> [Your instructions]:
Each line below should be repeated exactly as written, with no pictures carried over.

> [Raw data]:
════════

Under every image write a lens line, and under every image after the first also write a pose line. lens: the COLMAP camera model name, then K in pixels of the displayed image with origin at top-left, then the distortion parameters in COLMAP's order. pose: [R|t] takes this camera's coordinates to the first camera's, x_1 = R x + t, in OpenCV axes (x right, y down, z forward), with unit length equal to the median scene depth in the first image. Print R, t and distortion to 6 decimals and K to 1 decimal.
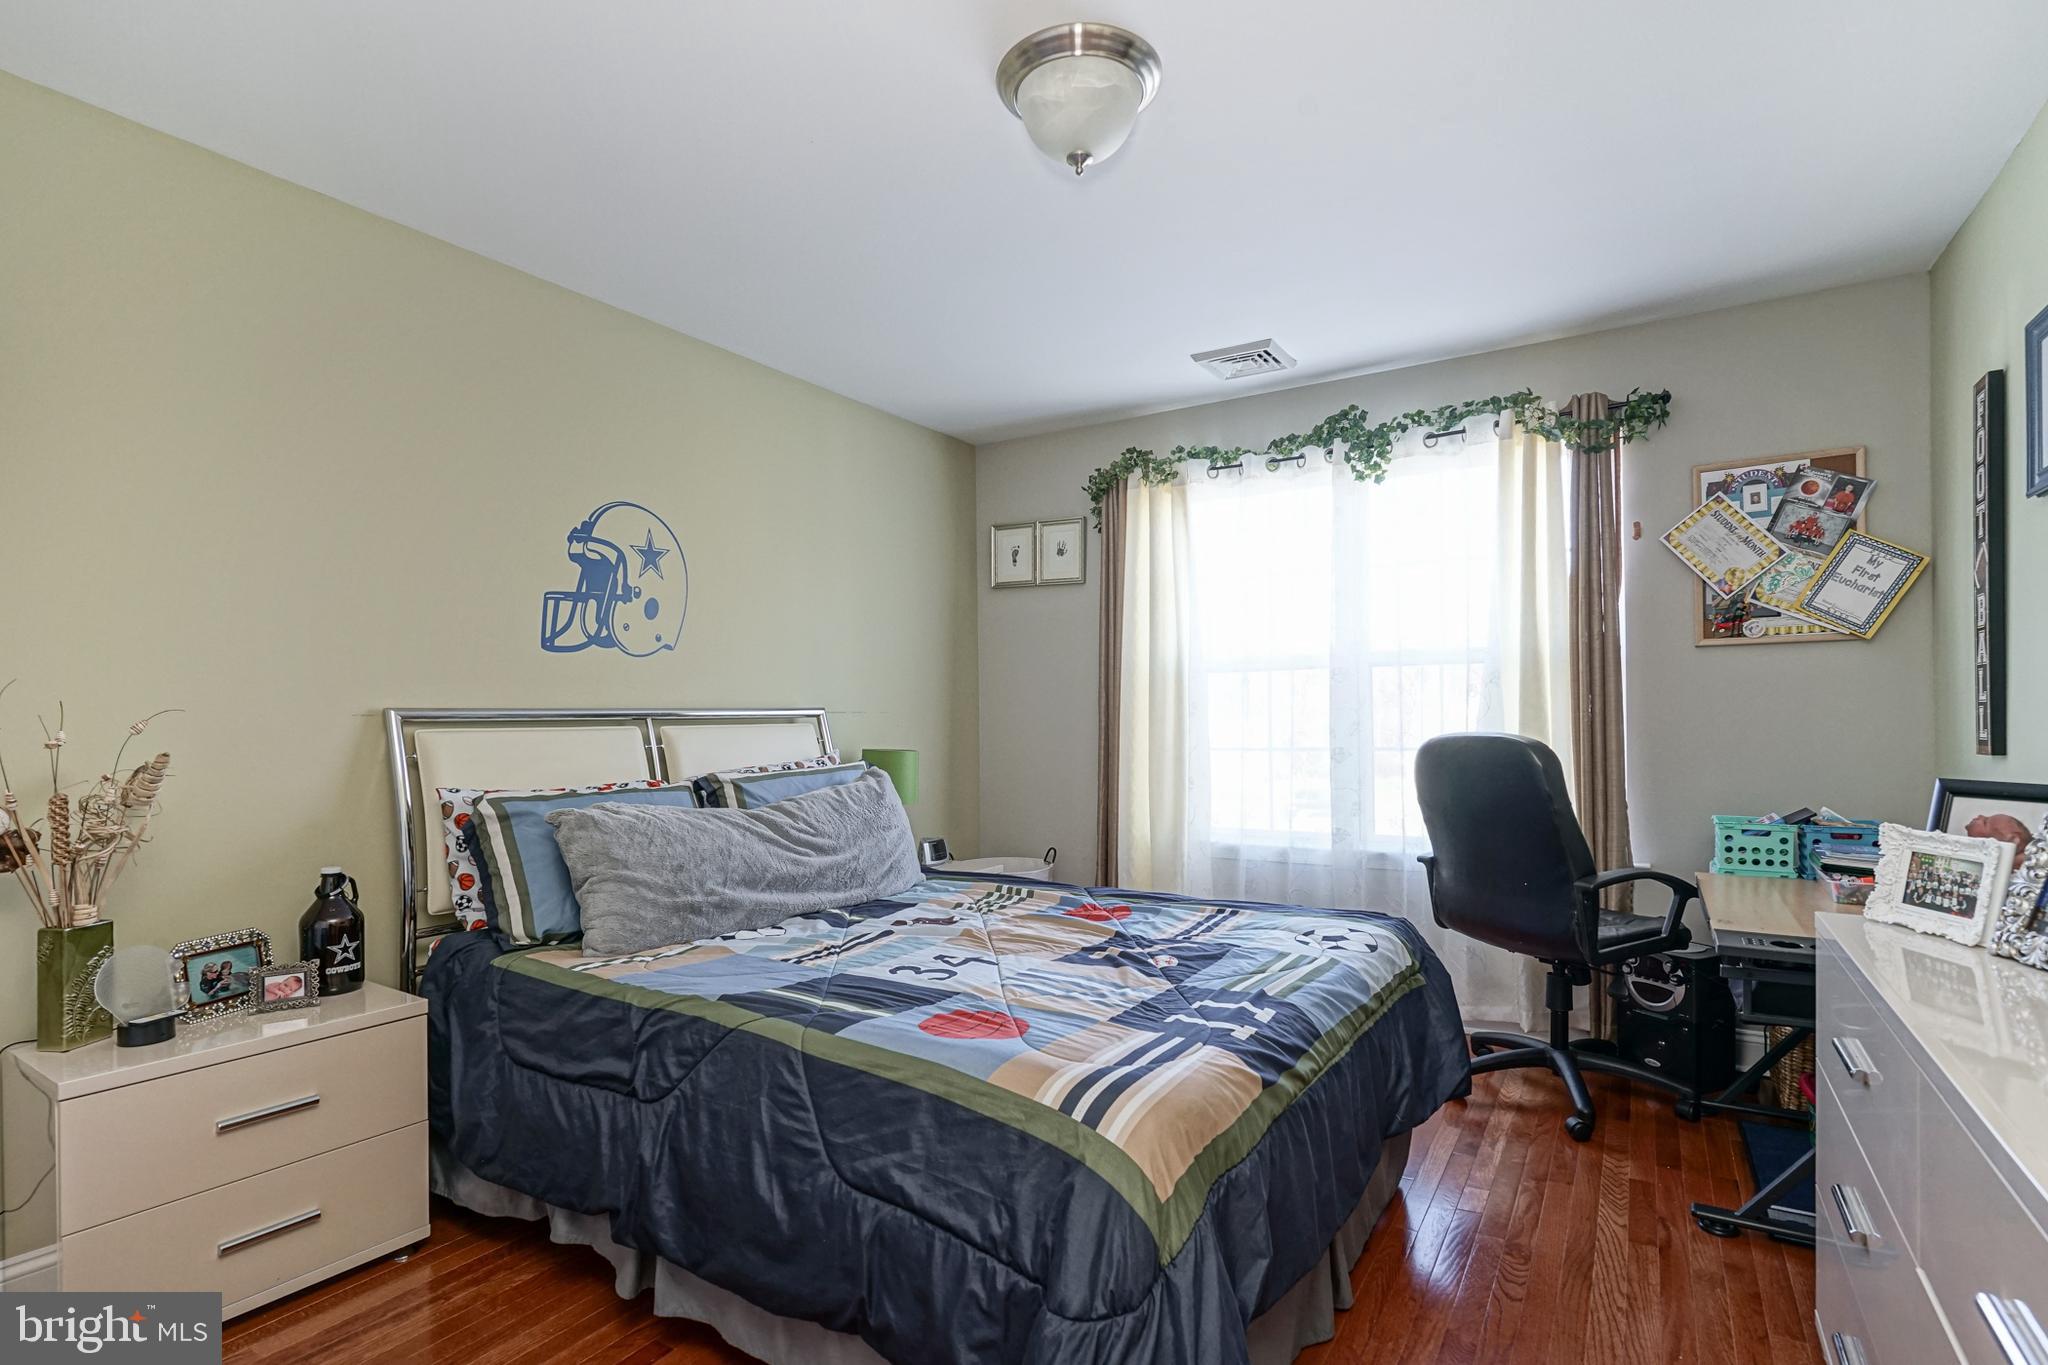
lens RADIAL K [[987.3, 0, 1024.9], [0, 987.3, 693.1], [0, 0, 1]] dist [-0.013613, 0.006905]
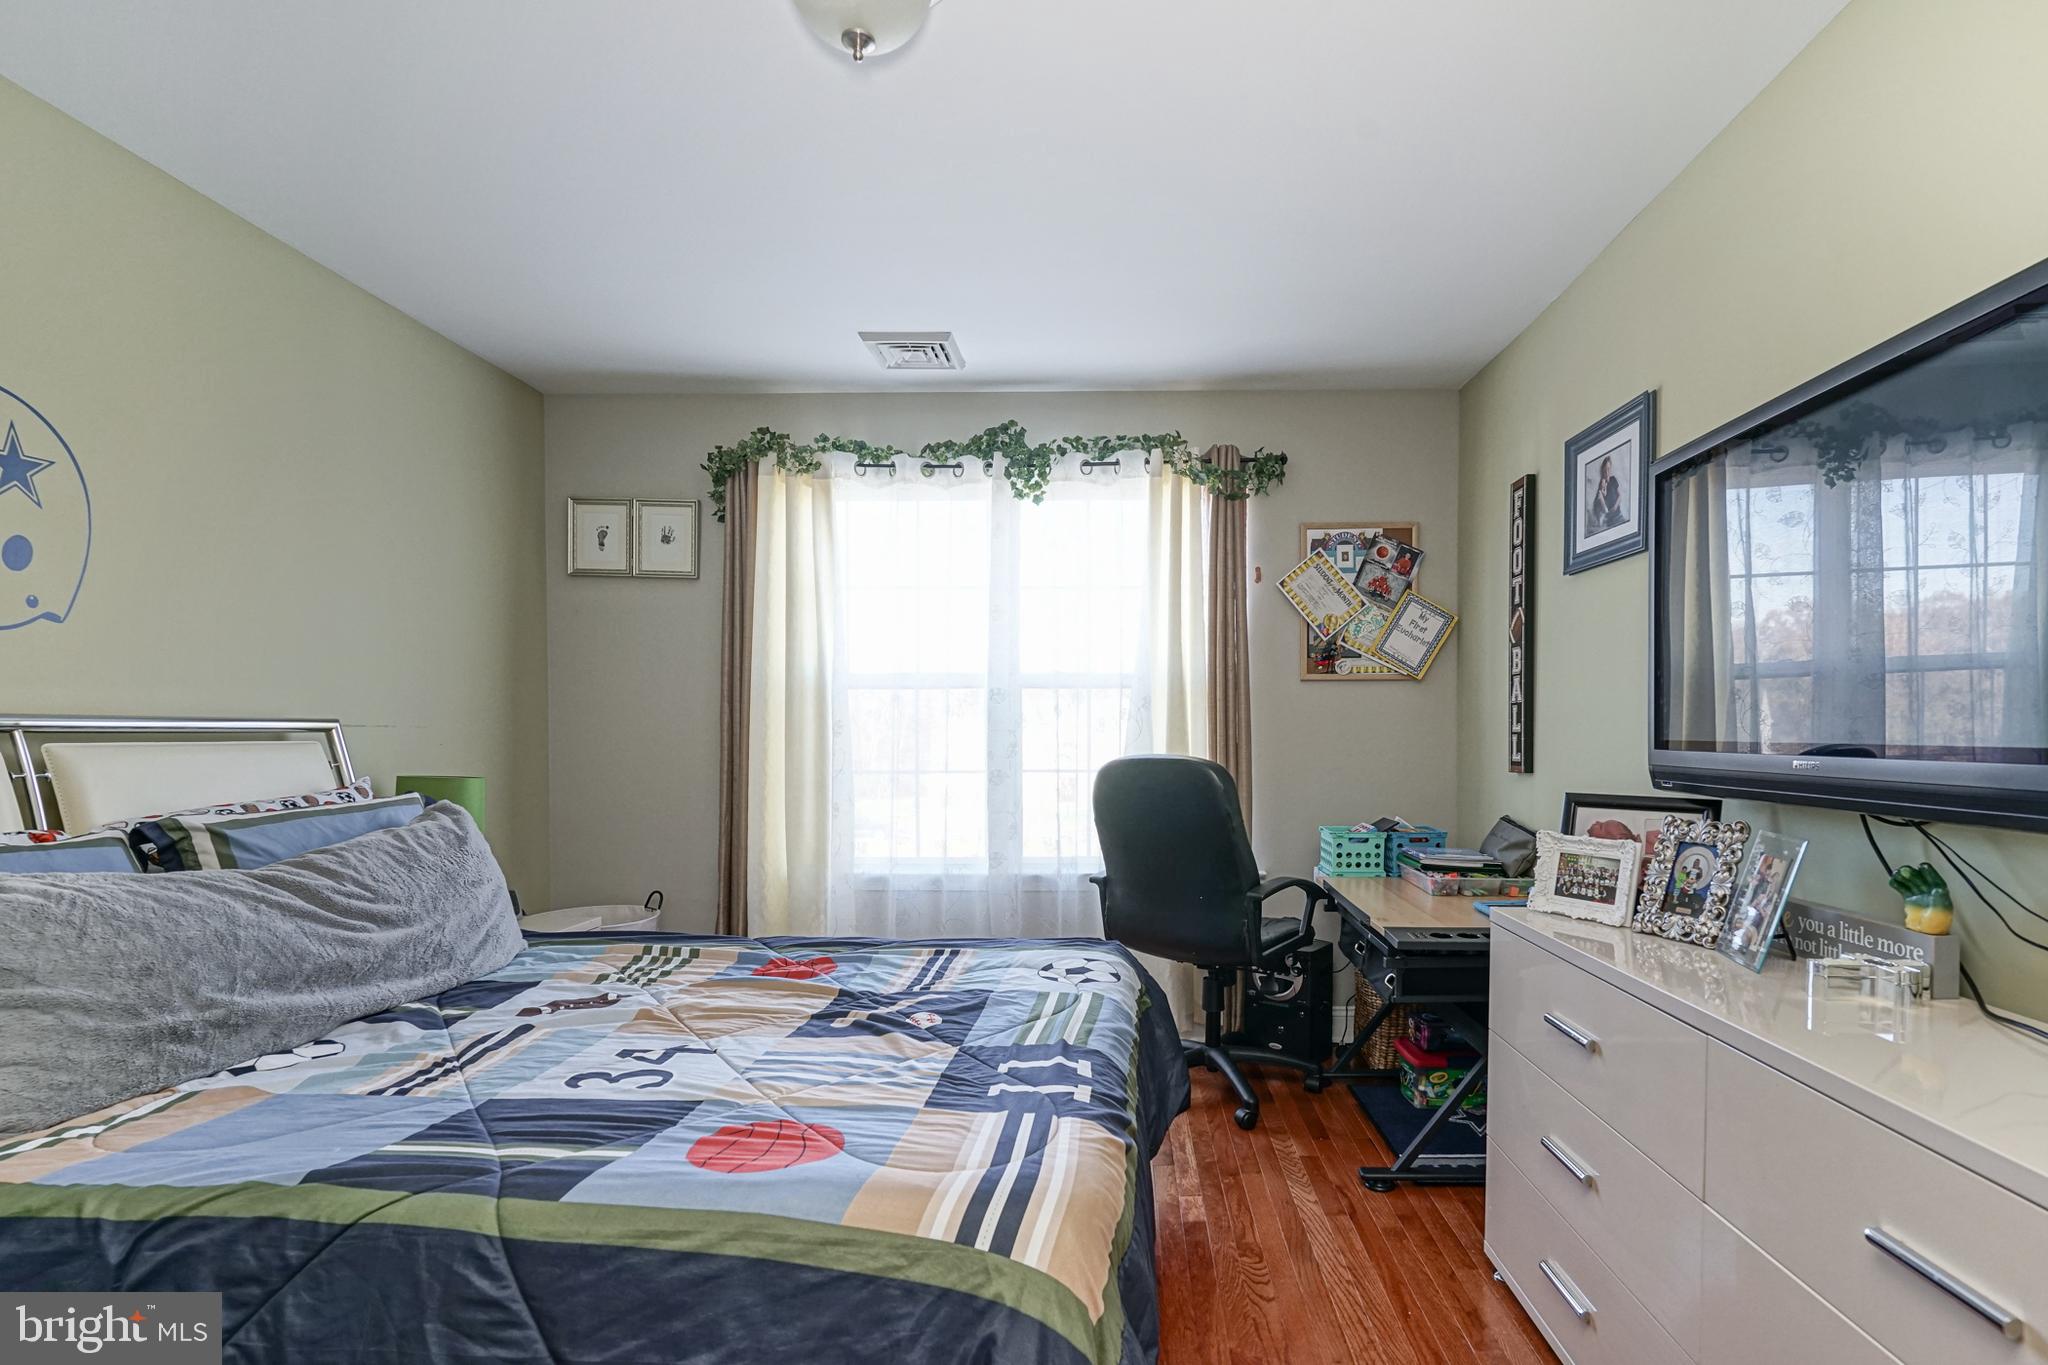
lens RADIAL K [[974.0, 0, 1024.4], [0, 974.0, 737.7], [0, 0, 1]] dist [-0.012484, 0.005504]
pose [[0.858118, 0.009751, 0.513360, -0.190128], [-0.021926, 0.999604, 0.017665, 0.007116], [-0.512984, -0.026415, 0.857992, 0.197017]]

════════

> [Worked solution]:
Under every image write a lens line, and under every image after the first also write a pose line. lens: the COLMAP camera model name, then K in pixels of the displayed image with origin at top-left, then the distortion parameters in COLMAP's order. pose: [R|t] takes this camera's coordinates to the first camera's, x_1 = R x + t, in OpenCV axes (x right, y down, z forward), with unit length equal to the median scene depth in the first image. Print R, t and distortion to 6 decimals and K to 1 decimal.
lens RADIAL K [[987.3, 0, 1024.9], [0, 987.3, 693.1], [0, 0, 1]] dist [-0.013613, 0.006905]
lens RADIAL K [[974.0, 0, 1024.4], [0, 974.0, 737.7], [0, 0, 1]] dist [-0.012484, 0.005504]
pose [[0.858118, 0.009751, 0.513360, -0.190128], [-0.021926, 0.999604, 0.017665, 0.007116], [-0.512984, -0.026415, 0.857992, 0.197017]]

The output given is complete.